「分かっている人間がやるしかないんだよ。」
これは私の大好きなおばあちゃんの口癖だ。
小さい頃には反抗した。
「おばあちゃん、分からない人はいつも自分勝手だ。何で分かっている人間だけが苦労しなくちゃいけないのか?!」と。
私がどんなに反抗しても我が『がばいばあちゃん』ことまつ江おばあちゃんの信念は揺らぐことはまずなかった。
「分かっている人間だからこそできるんだよ。その方がすごいことでしょ?」
とにこにこ・・・あの笑顔でいわれると渋々でも納得するしかなかった。
まつ江おばあちゃんは私の母の母である。
戦争で旦那さんを亡くしてしまったため、家を守るために旦那さんの弟と再婚した。父親が違う子供たちを3人、必死に育ててきた。まさに激動の時代を生き抜いてきた昭和の肝っ玉母さんそのものである。
母から時々まつ江おばあちゃんの苦労話は聞いたが、もっと現実は大変なものであったことは子供ながらに感じていた。
その苦労は絶えることなく続いた。
嫁ぎ先の母の相談役、孫(私)の闘病生活、挙げ句の果てに守り続けてきた家の崩壊、おなかを痛めて生んだ我が子の自殺・・・なぜまつ江おばあちゃんはこんなに苦労人なんだ。

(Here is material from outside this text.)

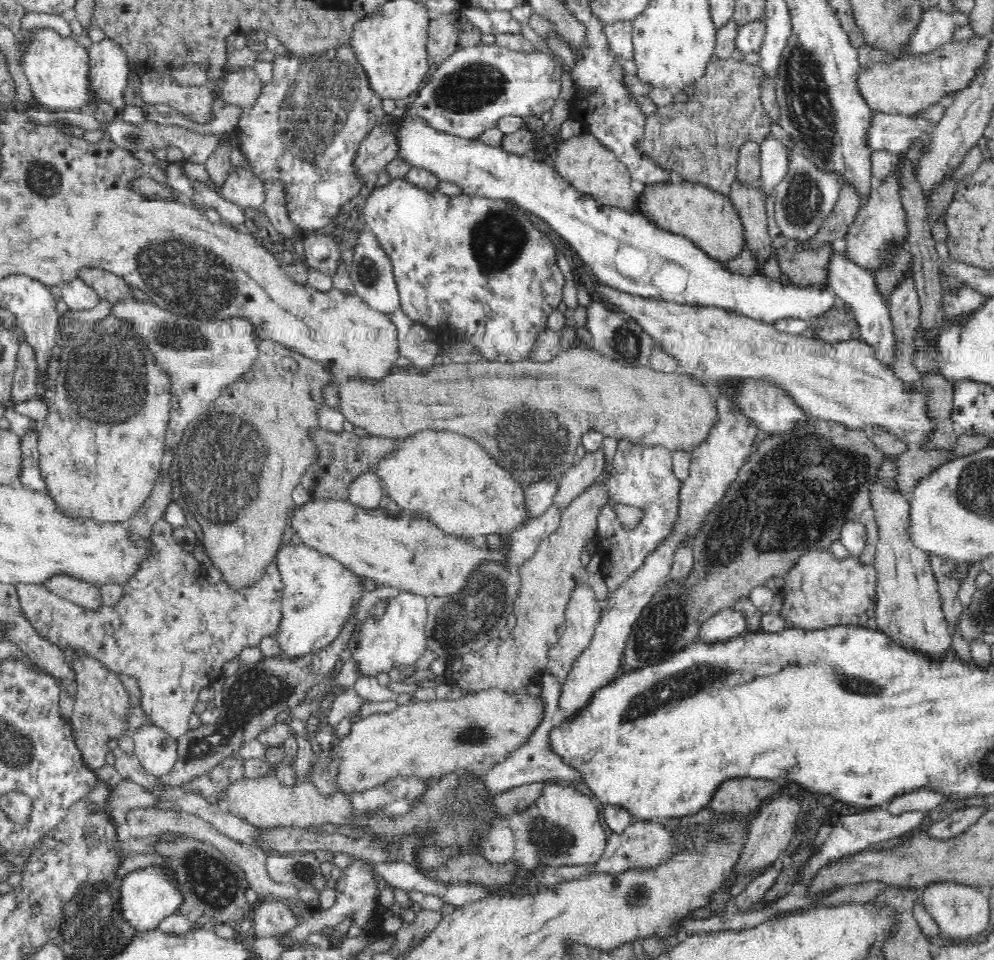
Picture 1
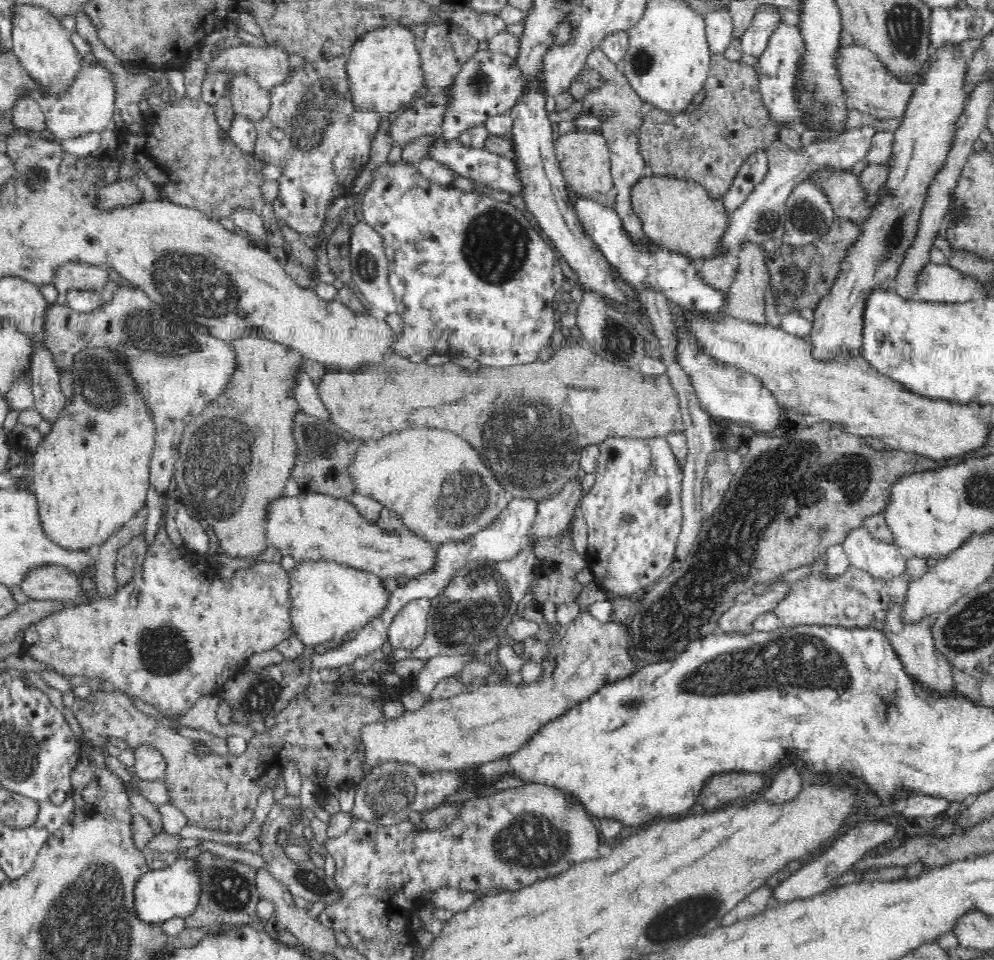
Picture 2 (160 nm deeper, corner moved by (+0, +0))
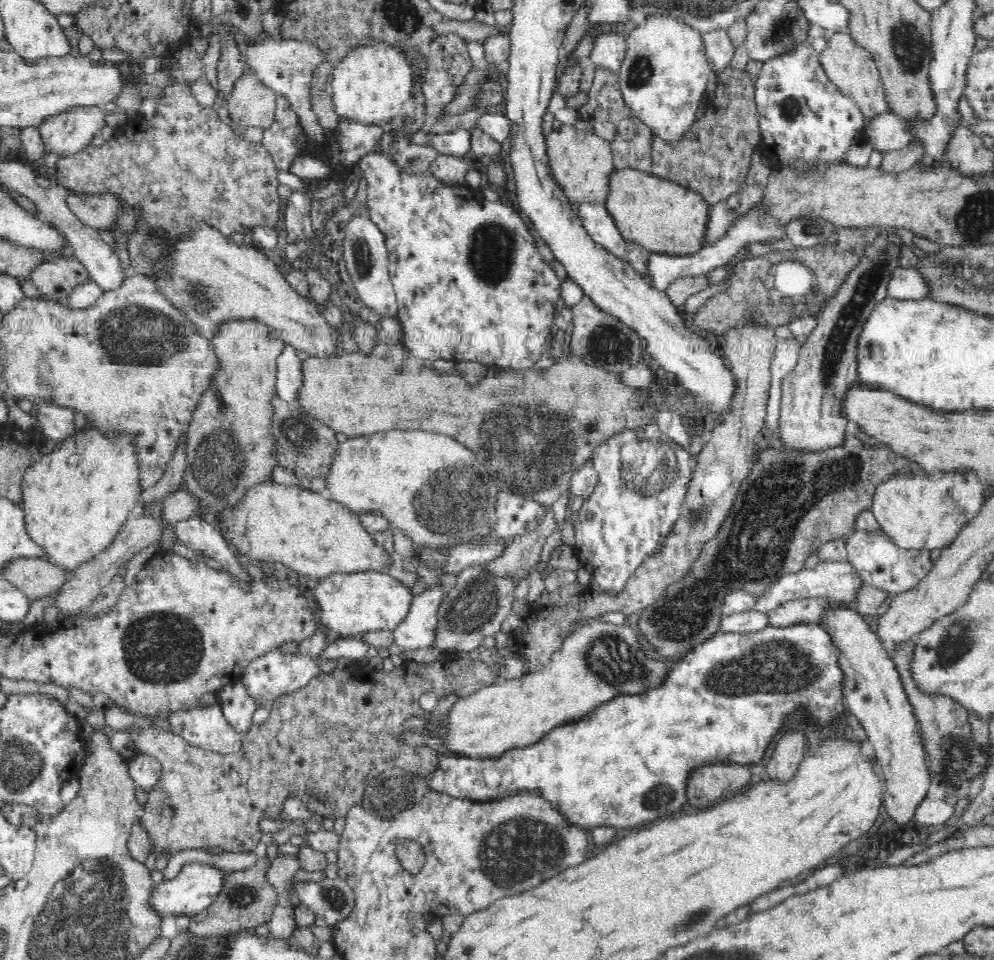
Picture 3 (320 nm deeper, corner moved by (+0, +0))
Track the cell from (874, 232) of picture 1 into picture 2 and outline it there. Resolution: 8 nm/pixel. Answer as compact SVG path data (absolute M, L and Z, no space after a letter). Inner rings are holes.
M944 44L938 50L932 52L935 57L928 66L928 72L924 74L924 82L916 88L906 108L906 114L892 126L894 140L892 152L887 163L888 172L885 178L883 189L878 191L875 203L871 206L868 216L859 224L860 235L856 242L848 248L844 260L840 264L840 271L832 287L824 295L815 308L812 317L810 340L814 345L814 354L817 360L830 360L836 356L839 348L848 348L852 353L857 353L863 346L861 314L863 313L863 300L868 291L873 288L880 290L892 286L900 263L908 248L913 243L917 224L920 218L920 211L924 202L932 177L940 172L950 143L953 141L953 134L956 130L956 122L962 118L966 105L966 96L961 88L963 87L965 70L967 69L966 58L962 54L959 44Z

人の世話を献身的にずっとしてきたおばあちゃん、夫を陰で支え続けてきたおばあちゃん、母の最大の理解者であったおばあちゃん、いろいろなおばあちゃんの姿を知っているが、弱音を吐いたり、愚痴をこぼしているおばあちゃんの姿だけは自分の記憶のどのページにもないのである。
「苦労」、「つらさ」と名の付くものすべて、まつ江おばあちゃんの胸が掃除機のようにすべて吸い込んで封印してしまっている。
『忍耐強い人』まつ江おばあちゃんの存在がなかったら私自身はもちろん、私の母も今、胸を張って生活を送ることはできなかっただろう。まつ江おばあちゃんがいてくれる、それだけでがんばってここまでこれた気がする。
そのまつ江おばあちゃんが倒れた。
一命は取り留めたものの、体が動かない、話も今までのようにできない、天井を見つめて横になっている日々を送る生活を余儀なくされている。
なぜだろう?なぜあんなに一生懸命に生きてきたまつ江おばあちゃんがこんな仕打ちを受けなければいけないんだろう?と嘆いたときもあったが、私はどんな状態になってもまつ江おばあちゃんの孫であることに誇りを持ちたい。
あなたの孫でよかった、と胸を張って言い切れる自分が今ここにいる幸せを感じようと考え直すことができた。そのきっかけをつくってくれたのもまつ江おばあちゃんのあの一言、『分かっている人間が・・・』だ。
こうなってしまった状況を悔やんでみたことろで改善される余地はない。それなら受け入れて分かっているいる人間が最善策を尽くすのだと!まつ江おばあちゃん、分かっている、おばあちゃんの伝えたいこと、分かりすぎるくらい今なら分かる。心から納得できる。
これまでまつ江おばあちゃんが歩んできた人生をこれからは母と二人で歩き続けるからね。安心してゆっくり横になっていればいいんだよ。
これまで本当にありがとう、そしてお疲れ様。大好きだよ、まつ江おばあちゃん、私だけの「がばいばあちゃん」。